◆ Task to complete
Revise the records below so that every "collectors" becomes "collected by", leaving all other text unchanged.

◆ Information supplied

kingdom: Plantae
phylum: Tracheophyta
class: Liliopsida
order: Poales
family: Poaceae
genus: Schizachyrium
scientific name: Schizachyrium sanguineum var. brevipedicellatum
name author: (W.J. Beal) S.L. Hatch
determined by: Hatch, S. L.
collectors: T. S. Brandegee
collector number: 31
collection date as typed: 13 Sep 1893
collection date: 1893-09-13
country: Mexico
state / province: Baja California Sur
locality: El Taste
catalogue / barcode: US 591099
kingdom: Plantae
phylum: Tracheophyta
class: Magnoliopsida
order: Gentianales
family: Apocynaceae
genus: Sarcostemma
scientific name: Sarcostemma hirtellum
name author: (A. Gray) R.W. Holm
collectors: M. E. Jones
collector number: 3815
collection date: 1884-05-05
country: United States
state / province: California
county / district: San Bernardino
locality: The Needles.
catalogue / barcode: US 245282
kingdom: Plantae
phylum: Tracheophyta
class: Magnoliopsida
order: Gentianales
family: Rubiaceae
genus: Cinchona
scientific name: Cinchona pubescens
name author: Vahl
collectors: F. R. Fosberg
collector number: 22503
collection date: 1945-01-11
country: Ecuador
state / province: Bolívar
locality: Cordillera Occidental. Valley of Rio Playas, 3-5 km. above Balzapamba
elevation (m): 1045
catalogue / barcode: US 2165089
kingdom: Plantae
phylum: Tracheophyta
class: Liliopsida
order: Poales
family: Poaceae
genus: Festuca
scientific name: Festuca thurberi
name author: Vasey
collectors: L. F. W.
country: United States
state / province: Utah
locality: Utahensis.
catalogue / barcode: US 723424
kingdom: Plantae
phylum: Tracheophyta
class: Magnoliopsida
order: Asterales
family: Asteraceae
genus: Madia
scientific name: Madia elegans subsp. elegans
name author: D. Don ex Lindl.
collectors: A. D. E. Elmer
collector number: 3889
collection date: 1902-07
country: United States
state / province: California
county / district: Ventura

◆ Result
kingdom: Plantae
phylum: Tracheophyta
class: Liliopsida
order: Poales
family: Poaceae
genus: Schizachyrium
scientific name: Schizachyrium sanguineum var. brevipedicellatum
name author: (W.J. Beal) S.L. Hatch
determined by: Hatch, S. L.
collected by: T. S. Brandegee
collector number: 31
collection date as typed: 13 Sep 1893
collection date: 1893-09-13
country: Mexico
state / province: Baja California Sur
locality: El Taste
catalogue / barcode: US 591099
kingdom: Plantae
phylum: Tracheophyta
class: Magnoliopsida
order: Gentianales
family: Apocynaceae
genus: Sarcostemma
scientific name: Sarcostemma hirtellum
name author: (A. Gray) R.W. Holm
collected by: M. E. Jones
collector number: 3815
collection date: 1884-05-05
country: United States
state / province: California
county / district: San Bernardino
locality: The Needles.
catalogue / barcode: US 245282
kingdom: Plantae
phylum: Tracheophyta
class: Magnoliopsida
order: Gentianales
family: Rubiaceae
genus: Cinchona
scientific name: Cinchona pubescens
name author: Vahl
collected by: F. R. Fosberg
collector number: 22503
collection date: 1945-01-11
country: Ecuador
state / province: Bolívar
locality: Cordillera Occidental. Valley of Rio Playas, 3-5 km. above Balzapamba
elevation (m): 1045
catalogue / barcode: US 2165089
kingdom: Plantae
phylum: Tracheophyta
class: Liliopsida
order: Poales
family: Poaceae
genus: Festuca
scientific name: Festuca thurberi
name author: Vasey
collected by: L. F. W.
country: United States
state / province: Utah
locality: Utahensis.
catalogue / barcode: US 723424
kingdom: Plantae
phylum: Tracheophyta
class: Magnoliopsida
order: Asterales
family: Asteraceae
genus: Madia
scientific name: Madia elegans subsp. elegans
name author: D. Don ex Lindl.
collected by: A. D. E. Elmer
collector number: 3889
collection date: 1902-07
country: United States
state / province: California
county / district: Ventura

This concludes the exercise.